### [BRIEF]
Reproduce exactly, with no pictures, each line from the opening of the material down through the line containing "1: (412, 247, 2.01)".

= = = = =

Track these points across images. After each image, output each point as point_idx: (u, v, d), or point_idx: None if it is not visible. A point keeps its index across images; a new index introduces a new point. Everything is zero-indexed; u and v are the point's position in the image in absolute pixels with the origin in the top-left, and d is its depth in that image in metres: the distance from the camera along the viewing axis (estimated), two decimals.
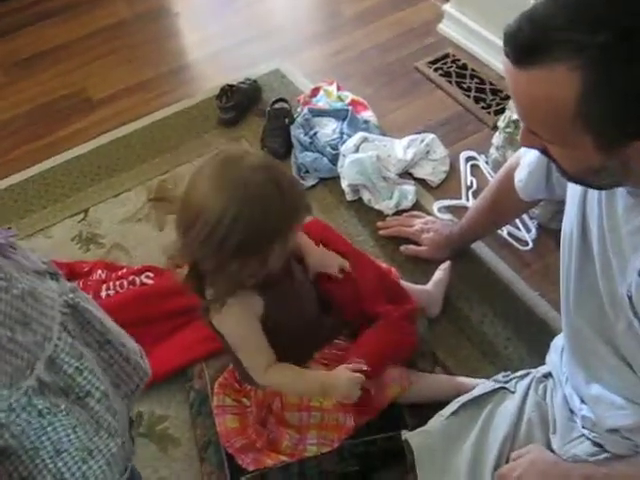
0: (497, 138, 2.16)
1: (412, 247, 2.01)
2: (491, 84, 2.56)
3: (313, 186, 2.26)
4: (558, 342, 1.51)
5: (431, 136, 2.31)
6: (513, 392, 1.48)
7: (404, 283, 1.79)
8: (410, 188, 2.19)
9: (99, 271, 2.03)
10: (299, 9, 3.17)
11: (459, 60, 2.68)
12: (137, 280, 2.00)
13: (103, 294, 1.94)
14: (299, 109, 2.44)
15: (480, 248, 2.03)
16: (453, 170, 2.28)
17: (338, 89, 2.54)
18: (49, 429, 0.92)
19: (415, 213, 2.12)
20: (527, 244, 2.05)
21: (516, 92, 0.97)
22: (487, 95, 2.53)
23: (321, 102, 2.48)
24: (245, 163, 1.23)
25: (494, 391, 1.49)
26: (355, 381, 1.42)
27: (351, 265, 1.64)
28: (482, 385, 1.53)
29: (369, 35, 2.86)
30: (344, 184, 2.20)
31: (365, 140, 2.25)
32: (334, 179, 2.25)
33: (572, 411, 1.39)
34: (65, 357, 0.92)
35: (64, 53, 2.90)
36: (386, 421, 1.57)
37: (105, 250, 2.15)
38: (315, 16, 3.12)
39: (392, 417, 1.58)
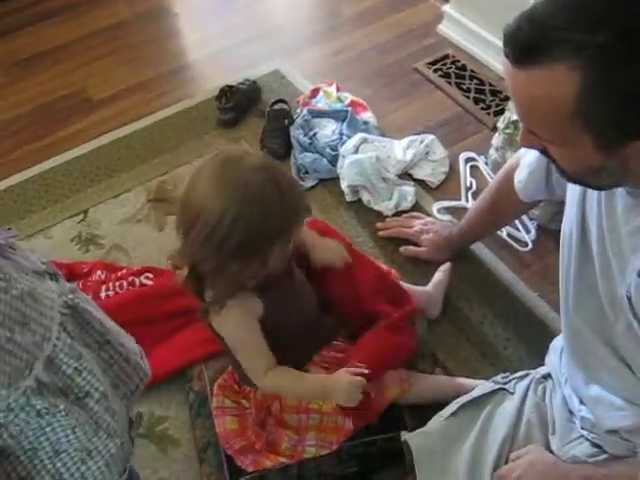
0: (496, 139, 2.16)
1: (412, 248, 2.01)
2: (491, 85, 2.56)
3: (312, 187, 2.26)
4: (557, 343, 1.51)
5: (430, 137, 2.31)
6: (512, 393, 1.48)
7: (404, 284, 1.79)
8: (409, 189, 2.19)
9: (98, 272, 2.02)
10: (299, 9, 3.18)
11: (459, 61, 2.68)
12: (136, 281, 2.00)
13: (102, 295, 1.94)
14: (298, 110, 2.45)
15: (480, 249, 2.03)
16: (452, 171, 2.28)
17: (337, 90, 2.54)
18: (48, 429, 0.92)
19: (414, 214, 2.12)
20: (527, 245, 2.05)
21: (515, 92, 0.97)
22: (487, 96, 2.53)
23: (320, 103, 2.48)
24: (245, 164, 1.23)
25: (493, 392, 1.49)
26: (356, 385, 1.41)
27: (351, 264, 1.64)
28: (481, 386, 1.53)
29: (369, 36, 2.86)
30: (343, 185, 2.20)
31: (364, 141, 2.25)
32: (333, 180, 2.25)
33: (571, 412, 1.39)
34: (64, 357, 0.92)
35: (64, 53, 2.90)
36: (385, 422, 1.56)
37: (105, 251, 2.15)
38: (315, 16, 3.12)
39: (391, 418, 1.57)
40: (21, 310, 0.87)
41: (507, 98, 2.37)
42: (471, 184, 2.23)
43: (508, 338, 1.83)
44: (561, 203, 1.32)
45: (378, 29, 2.89)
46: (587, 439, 1.34)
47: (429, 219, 2.07)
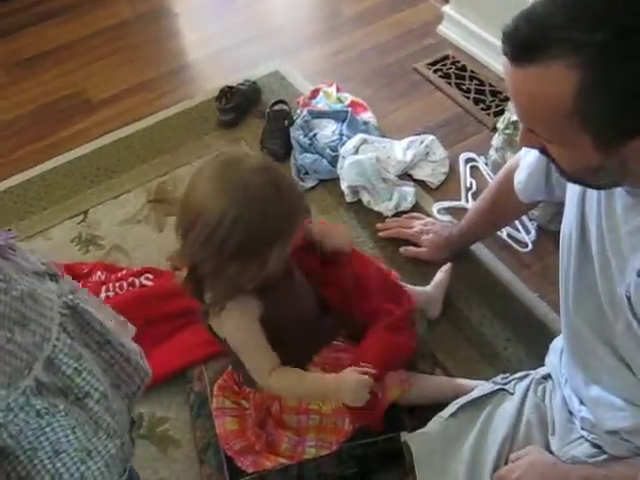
0: (496, 140, 2.16)
1: (411, 248, 2.01)
2: (490, 86, 2.56)
3: (312, 187, 2.26)
4: (557, 343, 1.51)
5: (430, 137, 2.31)
6: (512, 394, 1.48)
7: (404, 285, 1.79)
8: (409, 189, 2.19)
9: (98, 272, 2.03)
10: (298, 10, 3.18)
11: (458, 62, 2.68)
12: (136, 282, 2.00)
13: (102, 296, 1.94)
14: (298, 111, 2.45)
15: (479, 249, 2.03)
16: (452, 171, 2.28)
17: (337, 90, 2.54)
18: (47, 429, 0.92)
19: (414, 214, 2.12)
20: (526, 246, 2.05)
21: (514, 90, 0.97)
22: (486, 97, 2.53)
23: (320, 104, 2.48)
24: (245, 165, 1.23)
25: (493, 393, 1.49)
26: (363, 384, 1.41)
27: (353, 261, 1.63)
28: (481, 387, 1.53)
29: (369, 36, 2.87)
30: (343, 185, 2.20)
31: (364, 142, 2.25)
32: (333, 181, 2.25)
33: (571, 412, 1.39)
34: (64, 358, 0.93)
35: (66, 53, 2.91)
36: (385, 423, 1.56)
37: (104, 252, 2.15)
38: (314, 17, 3.12)
39: (391, 419, 1.57)
40: (21, 311, 0.87)
41: (507, 99, 2.37)
42: (471, 185, 2.23)
43: (508, 338, 1.84)
44: (561, 204, 1.32)
45: (378, 29, 2.89)
46: (587, 440, 1.34)
47: (429, 220, 2.07)
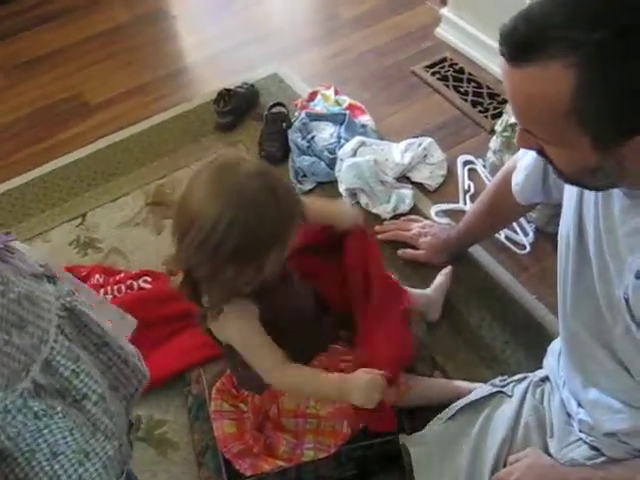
0: (494, 142, 2.16)
1: (410, 251, 2.01)
2: (488, 88, 2.56)
3: (310, 190, 2.26)
4: (555, 346, 1.51)
5: (428, 140, 2.31)
6: (510, 396, 1.48)
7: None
8: (408, 192, 2.19)
9: (97, 275, 2.02)
10: (296, 13, 3.18)
11: (456, 64, 2.69)
12: (135, 284, 2.00)
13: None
14: (297, 113, 2.45)
15: (478, 252, 2.03)
16: (450, 174, 2.28)
17: (336, 93, 2.54)
18: (45, 431, 0.92)
19: (412, 217, 2.12)
20: (525, 248, 2.05)
21: (511, 90, 0.97)
22: (484, 99, 2.53)
23: (319, 106, 2.48)
24: (241, 169, 1.23)
25: (491, 395, 1.49)
26: (376, 384, 1.36)
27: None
28: (479, 389, 1.53)
29: (367, 39, 2.87)
30: (341, 188, 2.20)
31: (362, 144, 2.26)
32: (331, 183, 2.25)
33: (569, 415, 1.39)
34: (61, 360, 0.93)
35: (62, 57, 2.90)
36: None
37: (103, 254, 2.15)
38: (312, 19, 3.12)
39: None
40: (18, 313, 0.87)
41: (505, 101, 2.37)
42: (469, 187, 2.24)
43: (506, 341, 1.84)
44: (558, 206, 1.32)
45: (376, 32, 2.89)
46: (585, 442, 1.34)
47: (427, 222, 2.08)
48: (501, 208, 1.76)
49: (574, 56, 0.87)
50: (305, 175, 2.27)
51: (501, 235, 2.07)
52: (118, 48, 2.93)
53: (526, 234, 2.07)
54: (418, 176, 2.26)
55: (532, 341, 1.80)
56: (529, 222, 2.08)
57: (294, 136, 2.34)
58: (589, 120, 0.91)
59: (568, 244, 1.25)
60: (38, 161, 2.46)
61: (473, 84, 2.60)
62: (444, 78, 2.63)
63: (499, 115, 2.27)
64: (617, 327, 1.16)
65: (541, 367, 1.55)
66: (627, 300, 1.10)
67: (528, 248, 2.05)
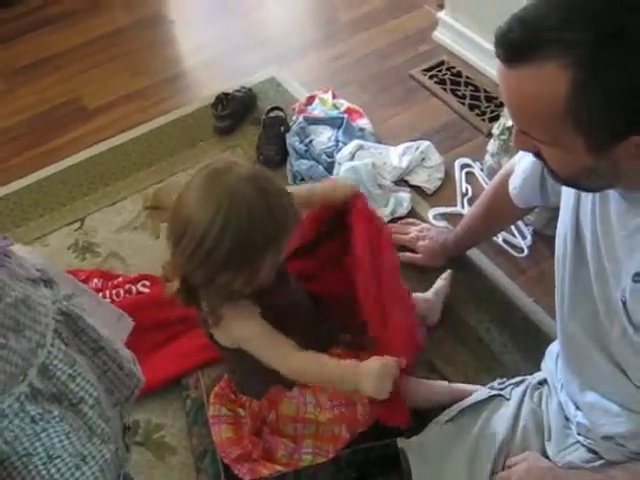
0: (492, 145, 2.16)
1: (407, 254, 2.01)
2: (486, 91, 2.57)
3: None
4: (553, 349, 1.51)
5: (426, 143, 2.31)
6: (508, 399, 1.48)
7: None
8: (405, 195, 2.19)
9: (95, 280, 2.02)
10: (294, 16, 3.18)
11: (454, 67, 2.69)
12: (133, 289, 2.00)
13: None
14: (294, 117, 2.45)
15: (476, 255, 2.03)
16: (448, 177, 2.29)
17: (333, 97, 2.54)
18: (42, 435, 0.92)
19: (410, 220, 2.12)
20: (522, 251, 2.05)
21: (507, 92, 0.97)
22: (482, 102, 2.53)
23: (316, 110, 2.49)
24: (232, 174, 1.23)
25: (490, 398, 1.50)
26: (389, 370, 1.33)
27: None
28: (478, 392, 1.53)
29: (364, 42, 2.87)
30: None
31: (360, 148, 2.26)
32: None
33: (567, 418, 1.39)
34: (58, 364, 0.93)
35: (62, 61, 2.90)
36: (382, 429, 1.56)
37: (101, 259, 2.15)
38: (310, 23, 3.13)
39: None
40: (15, 317, 0.87)
41: (502, 104, 2.37)
42: (467, 190, 2.24)
43: (504, 344, 1.84)
44: (556, 209, 1.33)
45: (374, 36, 2.90)
46: (583, 445, 1.34)
47: (425, 225, 2.08)
48: (499, 211, 1.76)
49: (569, 57, 0.87)
50: (303, 179, 2.27)
51: (499, 238, 2.07)
52: (117, 52, 2.93)
53: (524, 237, 2.07)
54: (416, 179, 2.26)
55: (530, 344, 1.80)
56: (527, 225, 2.08)
57: (292, 140, 2.34)
58: (584, 120, 0.91)
59: (565, 247, 1.26)
60: (37, 165, 2.46)
61: (470, 87, 2.60)
62: (442, 81, 2.64)
63: (496, 118, 2.27)
64: (614, 330, 1.17)
65: (539, 370, 1.55)
66: (624, 303, 1.10)
67: (526, 251, 2.05)
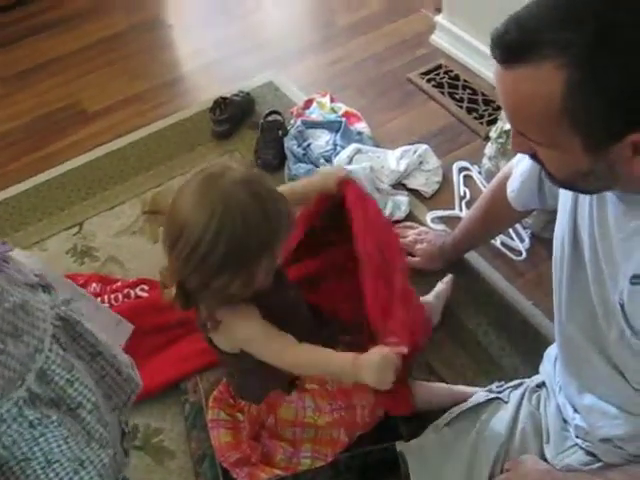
0: (490, 148, 2.17)
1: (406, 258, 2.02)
2: (483, 95, 2.57)
3: None
4: (551, 352, 1.51)
5: (424, 147, 2.32)
6: (507, 402, 1.48)
7: None
8: (403, 199, 2.20)
9: (94, 284, 2.02)
10: (292, 21, 3.18)
11: (451, 71, 2.69)
12: (132, 293, 2.00)
13: None
14: (292, 121, 2.45)
15: (474, 258, 2.04)
16: (446, 181, 2.29)
17: (331, 101, 2.55)
18: (41, 440, 0.93)
19: (408, 224, 2.12)
20: (520, 254, 2.05)
21: (503, 92, 0.97)
22: (479, 106, 2.54)
23: (314, 114, 2.49)
24: (226, 178, 1.23)
25: (488, 401, 1.50)
26: (390, 360, 1.30)
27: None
28: (476, 395, 1.53)
29: (362, 46, 2.87)
30: None
31: (358, 151, 2.26)
32: None
33: (565, 421, 1.39)
34: (56, 369, 0.93)
35: (60, 65, 2.91)
36: (381, 432, 1.56)
37: (100, 263, 2.15)
38: (308, 27, 3.13)
39: (387, 428, 1.57)
40: (13, 323, 0.87)
41: (500, 108, 2.37)
42: (465, 193, 2.24)
43: (502, 347, 1.84)
44: (554, 212, 1.32)
45: (371, 40, 2.90)
46: (581, 447, 1.34)
47: (423, 229, 2.08)
48: (497, 214, 1.77)
49: (565, 57, 0.87)
50: None
51: (497, 241, 2.07)
52: (115, 56, 2.93)
53: (522, 240, 2.07)
54: (414, 183, 2.27)
55: (528, 347, 1.80)
56: (525, 228, 2.09)
57: (290, 144, 2.34)
58: (580, 120, 0.91)
59: (563, 250, 1.26)
60: (35, 170, 2.46)
61: (468, 91, 2.60)
62: (439, 85, 2.64)
63: (494, 122, 2.28)
64: (612, 332, 1.17)
65: (537, 373, 1.55)
66: (622, 305, 1.10)
67: (524, 254, 2.05)
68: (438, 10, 2.84)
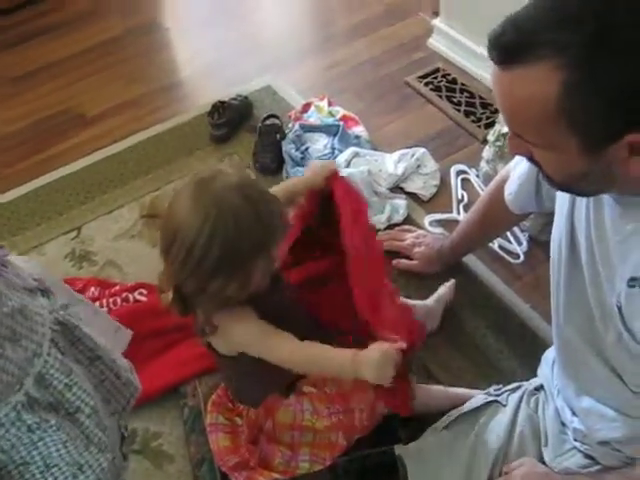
0: (487, 152, 2.17)
1: (404, 261, 2.02)
2: (481, 98, 2.58)
3: None
4: (550, 355, 1.52)
5: (422, 150, 2.32)
6: (505, 405, 1.48)
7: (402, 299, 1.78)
8: (401, 202, 2.20)
9: (92, 288, 2.02)
10: (289, 24, 3.19)
11: (449, 74, 2.70)
12: (130, 297, 2.00)
13: None
14: (290, 125, 2.46)
15: (472, 261, 2.04)
16: (444, 184, 2.29)
17: (329, 104, 2.55)
18: (39, 444, 0.93)
19: (406, 227, 2.12)
20: (518, 257, 2.05)
21: (500, 94, 0.97)
22: (477, 109, 2.54)
23: (312, 118, 2.49)
24: (219, 183, 1.24)
25: (486, 404, 1.50)
26: (389, 356, 1.30)
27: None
28: (474, 399, 1.53)
29: (360, 50, 2.88)
30: None
31: (356, 155, 2.27)
32: None
33: (563, 424, 1.39)
34: (55, 373, 0.93)
35: (59, 69, 2.91)
36: (379, 435, 1.56)
37: (98, 267, 2.15)
38: (305, 31, 3.14)
39: (385, 431, 1.57)
40: (11, 327, 0.87)
41: (497, 111, 2.38)
42: (462, 197, 2.24)
43: (501, 350, 1.84)
44: (552, 215, 1.32)
45: (369, 44, 2.91)
46: (580, 450, 1.34)
47: (421, 232, 2.08)
48: (494, 217, 1.77)
49: (562, 57, 0.87)
50: None
51: (495, 244, 2.07)
52: (112, 60, 2.94)
53: (520, 243, 2.08)
54: (412, 186, 2.27)
55: (526, 350, 1.80)
56: (523, 231, 2.09)
57: (288, 147, 2.35)
58: (579, 120, 0.91)
59: (560, 252, 1.26)
60: (33, 174, 2.46)
61: (466, 94, 2.61)
62: (437, 88, 2.65)
63: (492, 125, 2.28)
64: (609, 334, 1.17)
65: (535, 376, 1.55)
66: (619, 308, 1.10)
67: (522, 257, 2.05)
68: (435, 14, 2.84)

= = = = =

### [ANSWER]
Track these points across images. After each image, output each point as point_idx: (u, v, d), or point_idx: None if it is not visible. A point keeps its index across images; a new index introduces a new point. Everything is zero-indexed; u and v are the point's position in the image in absolute pixels with the origin in the top-left, and d is its depth in that image in metres: the distance from the camera along the viewing axis (estimated), two decimals.
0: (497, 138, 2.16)
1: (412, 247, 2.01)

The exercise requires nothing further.